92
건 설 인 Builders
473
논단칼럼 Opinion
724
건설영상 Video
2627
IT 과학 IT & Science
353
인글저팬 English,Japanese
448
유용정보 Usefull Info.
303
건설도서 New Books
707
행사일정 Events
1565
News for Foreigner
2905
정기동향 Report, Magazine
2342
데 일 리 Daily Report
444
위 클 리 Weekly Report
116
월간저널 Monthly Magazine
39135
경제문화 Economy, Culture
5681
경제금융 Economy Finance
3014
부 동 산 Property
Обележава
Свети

---

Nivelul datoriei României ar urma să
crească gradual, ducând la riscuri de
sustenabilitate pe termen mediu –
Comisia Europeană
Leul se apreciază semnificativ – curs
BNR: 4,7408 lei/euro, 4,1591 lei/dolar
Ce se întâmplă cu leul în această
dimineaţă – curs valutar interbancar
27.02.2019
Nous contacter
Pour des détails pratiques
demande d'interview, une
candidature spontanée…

TASK OBJECTIVE:
Scan the material for "Report" and copy the lines that hold it.

YOUR RESPONSE:
정기동향 Report, Magazine
데 일 리 Daily Report
위 클 리 Weekly Report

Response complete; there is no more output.